Readers, writers and texts

The area of exploration of readers, writers and texts aims to introduce students to the skills and approaches required to closely examine literary texts as well as to introduce metacognitive awareness of the nature of the discipline by considering the following guiding conceptual questions:

  1. Why and how do we study literature?
  2. How are we affected by literary texts in various ways?
  3. In what ways is meaning constructed, negotiated, expressed and interpreted?
  4. How does language use vary among literary forms?
  5. How does the structure or style of a literary text affect meaning?
  6. How do literary texts offer insights and challenges?

Time and space

In this area of the course, you will study texts that allow you to consider how history, culture, geography and many other external factors are all important to fully understand a literary text. While still attentive to the features of literary texts, in this area you will look at how the works you are reading represent, reflect and become part of life and culture. In doing so, consider the six guiding conceptual questions for this part of the course:

  1. How important is cultural or historical context to the production and reception of a literary text?
  2. How do we approach literary texts from different times and cultures to our own?
  3. To what extent do literary texts offer insight into another culture?
  4. How does the meaning and impact of a literary text change over time?
  5. How do literary texts, reflect, represent or form a part of cultural practices?
  6. How does language represent social distinctions and identities?

Intertextuality: connecting texts

Connections between literary texts can be established in a variety of ways, such as through the study of a group of texts from the same literary form—for example, fiction, the sonnet, a tragedy; an exploration of a topic or concept as represented across literary texts—for example, power, heroism, gender; or an investigation into one of the seven concepts in studies in language and literature, such as representation or perspective.

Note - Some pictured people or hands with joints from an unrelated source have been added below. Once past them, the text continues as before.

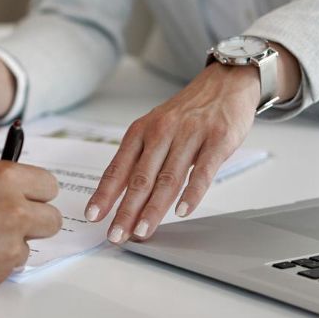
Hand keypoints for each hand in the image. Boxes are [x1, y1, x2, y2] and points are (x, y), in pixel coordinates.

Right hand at [0, 161, 61, 299]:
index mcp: (2, 178)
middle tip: (7, 222)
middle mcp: (12, 211)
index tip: (24, 198)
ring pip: (30, 246)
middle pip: (52, 220)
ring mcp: (7, 246)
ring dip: (10, 245)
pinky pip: (8, 269)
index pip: (48, 185)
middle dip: (33, 221)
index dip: (34, 193)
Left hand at [86, 62, 257, 243]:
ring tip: (143, 231)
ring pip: (167, 178)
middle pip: (140, 178)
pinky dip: (192, 193)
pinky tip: (182, 211)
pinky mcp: (217, 139)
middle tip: (117, 235)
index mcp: (141, 131)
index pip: (118, 168)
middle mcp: (161, 131)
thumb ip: (142, 157)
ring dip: (154, 209)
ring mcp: (190, 135)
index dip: (105, 194)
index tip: (93, 216)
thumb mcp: (157, 127)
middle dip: (126, 210)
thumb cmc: (188, 112)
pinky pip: (202, 171)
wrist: (225, 82)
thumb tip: (120, 194)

Consider the six guiding conceptual questions in this part of the course:

  1. How do literary texts adhere to and deviate from conventions associated with literary forms?
  2. How do conventions and systems of reference evolve over time?
  3. In what ways can diverse literary texts share points of similarity?
  4. How valid is the notion of a classic literary text?
  5. How can literary texts offer multiple perspectives of a single issue, topic or theme?
  6. In what ways can comparison and interpretation be transformative?